_WHAT YOU SHOULD DO_
From the first line to the last, retype the records exactly without their images.
━━━━━ SUPPLIED DATA ━━━━━
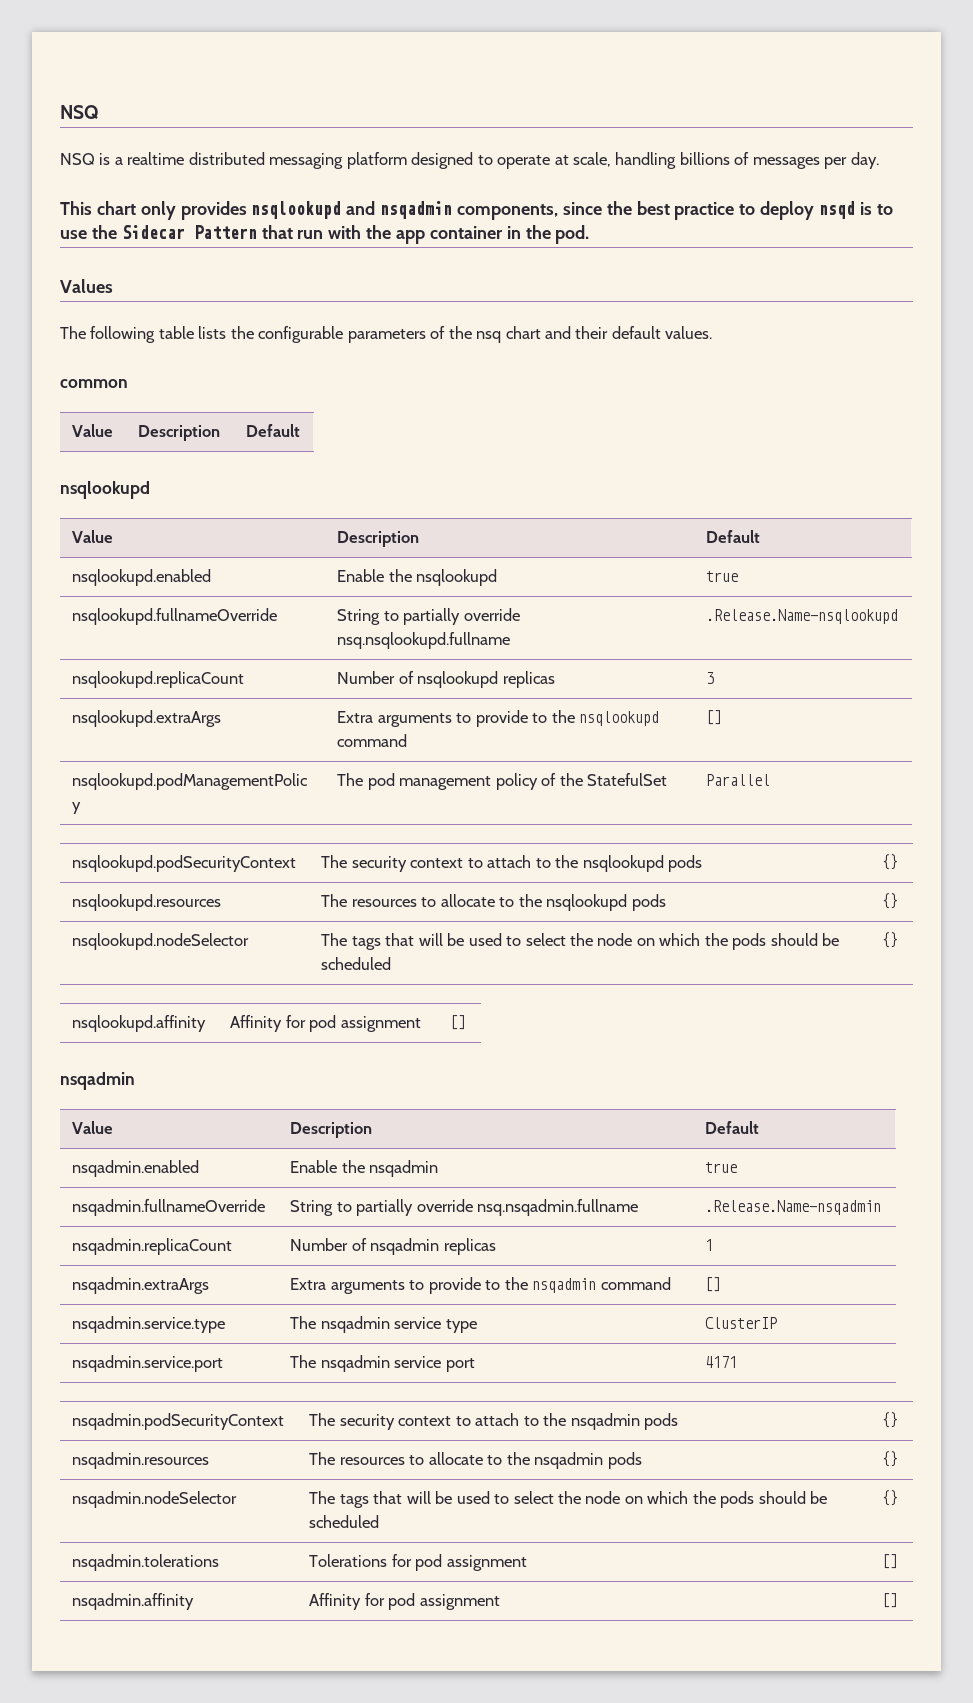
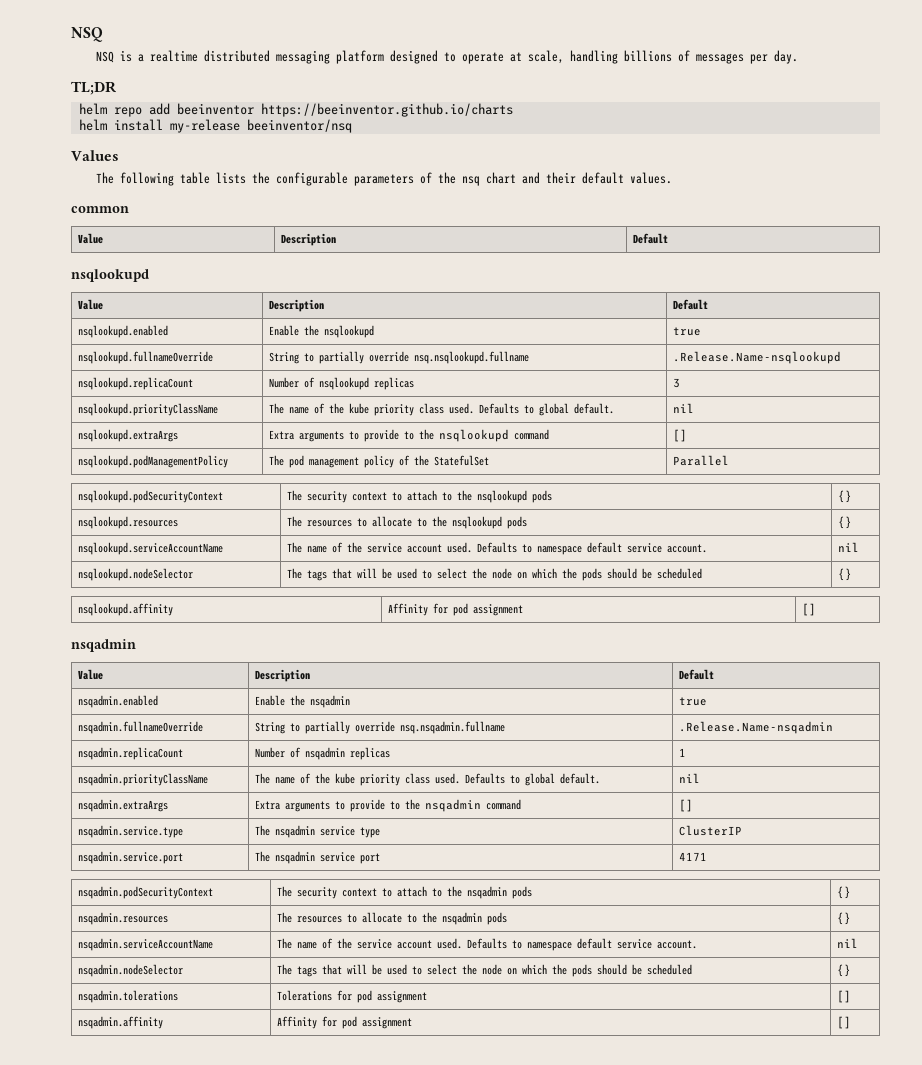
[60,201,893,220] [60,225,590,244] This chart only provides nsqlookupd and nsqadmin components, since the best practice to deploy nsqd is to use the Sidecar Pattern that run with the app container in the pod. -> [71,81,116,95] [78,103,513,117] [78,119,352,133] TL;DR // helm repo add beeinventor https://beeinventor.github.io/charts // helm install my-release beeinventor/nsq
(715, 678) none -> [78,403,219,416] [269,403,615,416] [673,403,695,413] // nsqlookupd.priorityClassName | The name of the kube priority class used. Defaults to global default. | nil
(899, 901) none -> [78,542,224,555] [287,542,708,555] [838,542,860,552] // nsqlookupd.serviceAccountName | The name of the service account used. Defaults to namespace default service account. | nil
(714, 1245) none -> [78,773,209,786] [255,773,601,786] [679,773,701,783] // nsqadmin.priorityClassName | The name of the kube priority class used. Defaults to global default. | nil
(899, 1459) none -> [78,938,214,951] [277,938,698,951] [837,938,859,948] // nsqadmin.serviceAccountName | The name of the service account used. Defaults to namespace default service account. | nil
━━━━━
_ANSWER TO THE EXERCISE_
[60,201,893,220] [60,225,590,244] This chart only provides nsqlookupd and nsqadmin components, since the best practice to deploy nsqd is to use the Sidecar Pattern that run with the app container in the pod. -> [71,81,116,95] [78,103,513,117] [78,119,352,133] TL;DR // helm repo add beeinventor https://beeinventor.github.io/charts // helm install my-release beeinventor/nsq
(715, 678) none -> [78,403,219,416] [269,403,615,416] [673,403,695,413] // nsqlookupd.priorityClassName | The name of the kube priority class used. Defaults to global default. | nil
(899, 901) none -> [78,542,224,555] [287,542,708,555] [838,542,860,552] // nsqlookupd.serviceAccountName | The name of the service account used. Defaults to namespace default service account. | nil
(714, 1245) none -> [78,773,209,786] [255,773,601,786] [679,773,701,783] // nsqadmin.priorityClassName | The name of the kube priority class used. Defaults to global default. | nil
(899, 1459) none -> [78,938,214,951] [277,938,698,951] [837,938,859,948] // nsqadmin.serviceAccountName | The name of the service account used. Defaults to namespace default service account. | nil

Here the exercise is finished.